Regarding vulkaninfo, I note you executed the command:

apt upgrade

This may have upgraded some vulkan related libs on your system. As llama.cpp works well with mali vulkan driver, I think you might try to specify vulkan icd to mali when runing vulkaninfo:

export VK_ICD_FILENAMES=/etc/vulkan/icd.d/mali.json

Forget to mention I have applied Kevin’s patch in llama.cpp as what he discribed below.

Thanks for the details, appreciate it! And sorry for late reply - have been sick the past week.

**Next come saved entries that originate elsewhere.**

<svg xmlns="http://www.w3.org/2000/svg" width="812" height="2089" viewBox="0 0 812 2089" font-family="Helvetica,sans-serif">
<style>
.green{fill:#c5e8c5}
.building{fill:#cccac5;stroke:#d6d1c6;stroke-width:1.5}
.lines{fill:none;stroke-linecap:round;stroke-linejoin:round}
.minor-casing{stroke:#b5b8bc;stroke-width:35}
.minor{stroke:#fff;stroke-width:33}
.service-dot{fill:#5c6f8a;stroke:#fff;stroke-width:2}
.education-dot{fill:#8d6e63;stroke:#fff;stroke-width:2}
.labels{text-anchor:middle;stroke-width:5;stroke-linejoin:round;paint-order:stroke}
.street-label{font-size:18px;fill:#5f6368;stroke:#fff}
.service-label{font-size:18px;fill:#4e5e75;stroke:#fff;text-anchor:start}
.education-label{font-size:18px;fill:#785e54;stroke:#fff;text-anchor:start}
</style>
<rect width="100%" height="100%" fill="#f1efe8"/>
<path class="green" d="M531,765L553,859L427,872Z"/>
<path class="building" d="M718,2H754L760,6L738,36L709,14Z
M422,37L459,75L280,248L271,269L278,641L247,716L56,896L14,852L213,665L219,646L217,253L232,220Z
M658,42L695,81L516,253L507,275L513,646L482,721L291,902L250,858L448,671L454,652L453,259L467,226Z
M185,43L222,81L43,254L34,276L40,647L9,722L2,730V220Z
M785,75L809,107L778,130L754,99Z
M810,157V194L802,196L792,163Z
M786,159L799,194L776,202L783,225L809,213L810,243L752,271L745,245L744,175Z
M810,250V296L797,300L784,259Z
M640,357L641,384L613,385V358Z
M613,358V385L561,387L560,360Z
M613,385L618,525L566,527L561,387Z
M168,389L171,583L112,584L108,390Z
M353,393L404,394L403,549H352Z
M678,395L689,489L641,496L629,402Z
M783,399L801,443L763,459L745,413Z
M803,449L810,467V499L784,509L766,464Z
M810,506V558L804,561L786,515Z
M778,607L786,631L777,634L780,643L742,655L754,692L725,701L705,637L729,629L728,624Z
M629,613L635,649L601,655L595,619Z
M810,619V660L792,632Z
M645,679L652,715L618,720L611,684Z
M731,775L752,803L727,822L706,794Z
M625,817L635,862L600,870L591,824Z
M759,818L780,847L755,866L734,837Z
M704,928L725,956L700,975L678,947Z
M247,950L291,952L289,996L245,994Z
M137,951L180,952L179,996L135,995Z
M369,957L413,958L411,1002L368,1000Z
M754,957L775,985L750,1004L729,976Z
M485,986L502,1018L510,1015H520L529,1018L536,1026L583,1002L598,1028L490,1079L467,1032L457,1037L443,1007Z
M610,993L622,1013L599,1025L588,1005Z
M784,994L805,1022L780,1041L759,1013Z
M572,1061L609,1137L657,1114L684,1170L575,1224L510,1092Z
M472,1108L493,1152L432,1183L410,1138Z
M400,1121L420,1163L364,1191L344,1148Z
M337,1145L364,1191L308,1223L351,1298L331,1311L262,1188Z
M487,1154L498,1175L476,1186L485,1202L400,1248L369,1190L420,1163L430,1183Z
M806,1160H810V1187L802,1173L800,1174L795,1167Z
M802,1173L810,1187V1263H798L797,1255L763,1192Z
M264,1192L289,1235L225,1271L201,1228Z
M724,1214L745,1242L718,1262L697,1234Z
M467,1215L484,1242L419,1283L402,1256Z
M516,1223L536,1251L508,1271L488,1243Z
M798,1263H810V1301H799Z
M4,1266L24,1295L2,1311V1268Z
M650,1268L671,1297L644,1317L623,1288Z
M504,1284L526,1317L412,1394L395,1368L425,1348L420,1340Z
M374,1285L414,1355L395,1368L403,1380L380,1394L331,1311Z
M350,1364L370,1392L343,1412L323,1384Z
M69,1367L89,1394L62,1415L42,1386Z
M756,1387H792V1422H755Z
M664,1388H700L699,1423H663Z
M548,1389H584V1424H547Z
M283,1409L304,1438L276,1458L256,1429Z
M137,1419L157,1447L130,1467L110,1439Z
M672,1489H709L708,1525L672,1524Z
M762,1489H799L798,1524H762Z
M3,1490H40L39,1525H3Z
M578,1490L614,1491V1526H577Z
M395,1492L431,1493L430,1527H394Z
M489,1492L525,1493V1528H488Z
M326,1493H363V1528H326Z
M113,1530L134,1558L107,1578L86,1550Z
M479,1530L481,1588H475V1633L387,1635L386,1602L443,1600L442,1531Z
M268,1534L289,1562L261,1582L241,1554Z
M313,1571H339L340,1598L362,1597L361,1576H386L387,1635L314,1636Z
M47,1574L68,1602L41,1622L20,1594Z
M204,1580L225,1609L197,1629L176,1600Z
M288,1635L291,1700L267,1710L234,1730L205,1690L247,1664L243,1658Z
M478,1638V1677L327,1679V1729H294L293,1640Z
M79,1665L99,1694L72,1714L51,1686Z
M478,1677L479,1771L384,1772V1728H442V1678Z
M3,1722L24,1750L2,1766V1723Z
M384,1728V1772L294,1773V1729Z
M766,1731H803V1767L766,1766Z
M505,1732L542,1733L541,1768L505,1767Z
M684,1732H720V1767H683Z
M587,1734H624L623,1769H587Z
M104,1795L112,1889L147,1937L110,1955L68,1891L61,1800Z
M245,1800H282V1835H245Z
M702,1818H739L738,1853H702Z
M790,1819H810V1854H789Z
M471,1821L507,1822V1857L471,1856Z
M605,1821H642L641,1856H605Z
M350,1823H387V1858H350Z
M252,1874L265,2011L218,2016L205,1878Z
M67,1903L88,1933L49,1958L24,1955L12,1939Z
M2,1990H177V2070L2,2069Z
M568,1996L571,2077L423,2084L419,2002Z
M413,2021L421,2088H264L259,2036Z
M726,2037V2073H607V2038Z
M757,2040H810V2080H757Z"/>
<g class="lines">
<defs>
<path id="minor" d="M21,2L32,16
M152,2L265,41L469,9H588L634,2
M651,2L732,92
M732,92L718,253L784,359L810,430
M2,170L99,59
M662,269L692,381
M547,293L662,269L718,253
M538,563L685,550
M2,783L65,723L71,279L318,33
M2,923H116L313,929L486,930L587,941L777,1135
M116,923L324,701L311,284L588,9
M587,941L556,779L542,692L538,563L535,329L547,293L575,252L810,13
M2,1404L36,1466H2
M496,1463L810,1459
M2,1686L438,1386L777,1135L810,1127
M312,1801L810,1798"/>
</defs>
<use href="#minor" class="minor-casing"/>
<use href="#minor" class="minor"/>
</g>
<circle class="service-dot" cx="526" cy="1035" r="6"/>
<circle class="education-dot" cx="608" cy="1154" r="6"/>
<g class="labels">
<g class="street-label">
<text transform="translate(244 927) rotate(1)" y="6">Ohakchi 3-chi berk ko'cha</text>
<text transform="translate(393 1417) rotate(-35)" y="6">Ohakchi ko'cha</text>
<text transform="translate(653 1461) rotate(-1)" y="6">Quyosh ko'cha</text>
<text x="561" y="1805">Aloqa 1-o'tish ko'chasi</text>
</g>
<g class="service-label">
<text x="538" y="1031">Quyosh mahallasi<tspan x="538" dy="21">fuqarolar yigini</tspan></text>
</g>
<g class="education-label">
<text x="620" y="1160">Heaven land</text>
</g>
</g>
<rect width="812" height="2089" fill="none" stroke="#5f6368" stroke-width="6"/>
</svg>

I did have another play around with all this yesterday but, unfortunately, am still stuck at very low PP (~10tps for 3B Q4). I’m not too sure why yet, but I did try a few other things:

  1. Built VulkanSDK for latest glslc which correctly auto-detects the Vulkan extensions above (GML_VULKAN_INTEGER_DOT_GLSLC_SUPPORT , etc) For context, with the latest Git versions of Llama.cpp, I had a bit of trouble building and there’s a many #if defined … statements for the extensions in the ggml-vulkan.cpp file.
  2. Made sure to export export VK_ICD_FILENAMES=/etc/vulkan/icd.d/mali.json - which DOES fix the vulkaninfo issue.
  3. Probably a lot of other things too - but I can’t recall them all sorry.

When I get some time, I might try again from scratch with the Default Radxa Image… it’s possible, with all my tinkering, I’ve messed something up.

I do think the Cix GO driver itself is working though - using the monitoring tool mentioned in their docs, I was able to see the Mali GPU Cores all go to 100% while Llama was running, so I suspect the issue is probably somewhere in the Llama.cpp version I’m using.

There is a Llama.cpp PR for Mali G720 tuning.

I haven’t tried this yet, but might improve performance.